- Opening Delimiter -

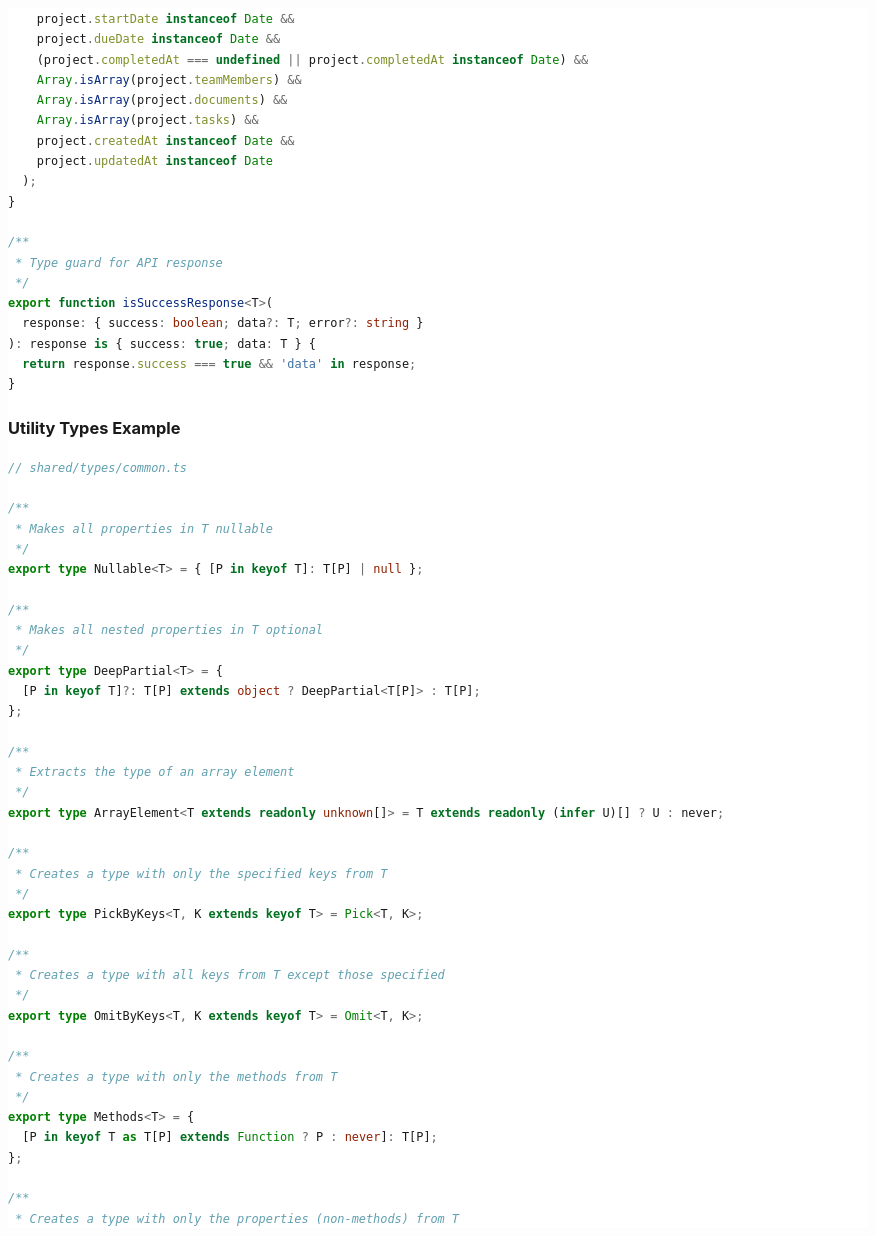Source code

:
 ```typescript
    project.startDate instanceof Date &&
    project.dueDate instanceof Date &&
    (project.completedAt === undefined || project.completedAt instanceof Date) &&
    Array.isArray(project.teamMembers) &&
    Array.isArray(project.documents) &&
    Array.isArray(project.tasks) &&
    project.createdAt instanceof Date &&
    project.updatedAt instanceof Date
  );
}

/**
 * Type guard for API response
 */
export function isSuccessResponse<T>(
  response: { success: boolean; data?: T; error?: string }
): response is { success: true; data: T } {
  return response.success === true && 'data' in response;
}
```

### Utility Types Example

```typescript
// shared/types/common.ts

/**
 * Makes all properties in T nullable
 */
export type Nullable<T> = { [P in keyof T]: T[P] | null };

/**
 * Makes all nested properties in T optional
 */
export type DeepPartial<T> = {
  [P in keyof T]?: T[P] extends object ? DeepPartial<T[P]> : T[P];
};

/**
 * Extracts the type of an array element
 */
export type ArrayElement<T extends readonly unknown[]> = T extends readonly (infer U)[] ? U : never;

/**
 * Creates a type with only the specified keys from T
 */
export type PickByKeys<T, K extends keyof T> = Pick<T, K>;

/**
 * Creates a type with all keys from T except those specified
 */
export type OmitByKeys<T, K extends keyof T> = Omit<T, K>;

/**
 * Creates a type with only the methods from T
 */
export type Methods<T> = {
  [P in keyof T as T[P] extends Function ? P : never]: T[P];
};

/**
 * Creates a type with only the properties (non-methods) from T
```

- Closing Delimiter -
- Opening Delimiter -

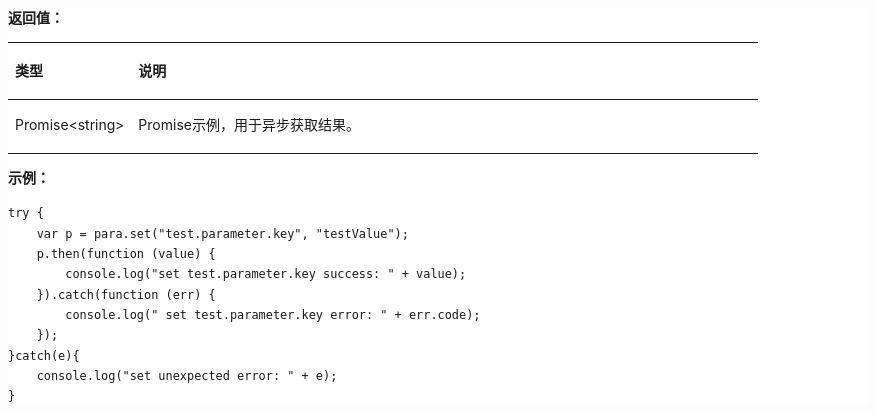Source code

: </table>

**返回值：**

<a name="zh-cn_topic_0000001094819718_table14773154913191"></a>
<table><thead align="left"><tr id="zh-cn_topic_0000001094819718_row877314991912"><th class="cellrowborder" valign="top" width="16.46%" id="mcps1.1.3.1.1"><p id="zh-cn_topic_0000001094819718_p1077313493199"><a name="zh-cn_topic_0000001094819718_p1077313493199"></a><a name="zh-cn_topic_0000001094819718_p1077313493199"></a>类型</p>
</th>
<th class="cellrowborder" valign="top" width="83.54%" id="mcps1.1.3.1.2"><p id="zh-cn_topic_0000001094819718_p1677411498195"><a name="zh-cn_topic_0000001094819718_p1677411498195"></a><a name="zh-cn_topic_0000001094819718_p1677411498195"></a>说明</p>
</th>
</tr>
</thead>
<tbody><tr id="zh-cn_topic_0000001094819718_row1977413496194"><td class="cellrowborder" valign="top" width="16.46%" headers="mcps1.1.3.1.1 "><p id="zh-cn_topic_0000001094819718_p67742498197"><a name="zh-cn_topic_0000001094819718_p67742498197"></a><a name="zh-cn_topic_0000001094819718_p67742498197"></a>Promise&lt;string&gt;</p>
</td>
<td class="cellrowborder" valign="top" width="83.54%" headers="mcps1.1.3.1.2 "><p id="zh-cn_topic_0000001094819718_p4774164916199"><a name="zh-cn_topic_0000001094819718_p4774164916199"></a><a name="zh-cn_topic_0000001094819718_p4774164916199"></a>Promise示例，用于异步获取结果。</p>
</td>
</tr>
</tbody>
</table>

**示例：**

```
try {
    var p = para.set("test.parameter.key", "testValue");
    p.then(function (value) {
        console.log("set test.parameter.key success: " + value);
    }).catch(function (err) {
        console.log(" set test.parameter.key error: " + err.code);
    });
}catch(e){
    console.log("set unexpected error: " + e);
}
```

- Closing Delimiter -

▶ Required work
In the records above, find every line with the word "specified" and copy it.

▶ Task response
 * Creates a type with only the specified keys from T
 * Creates a type with all keys from T except those specified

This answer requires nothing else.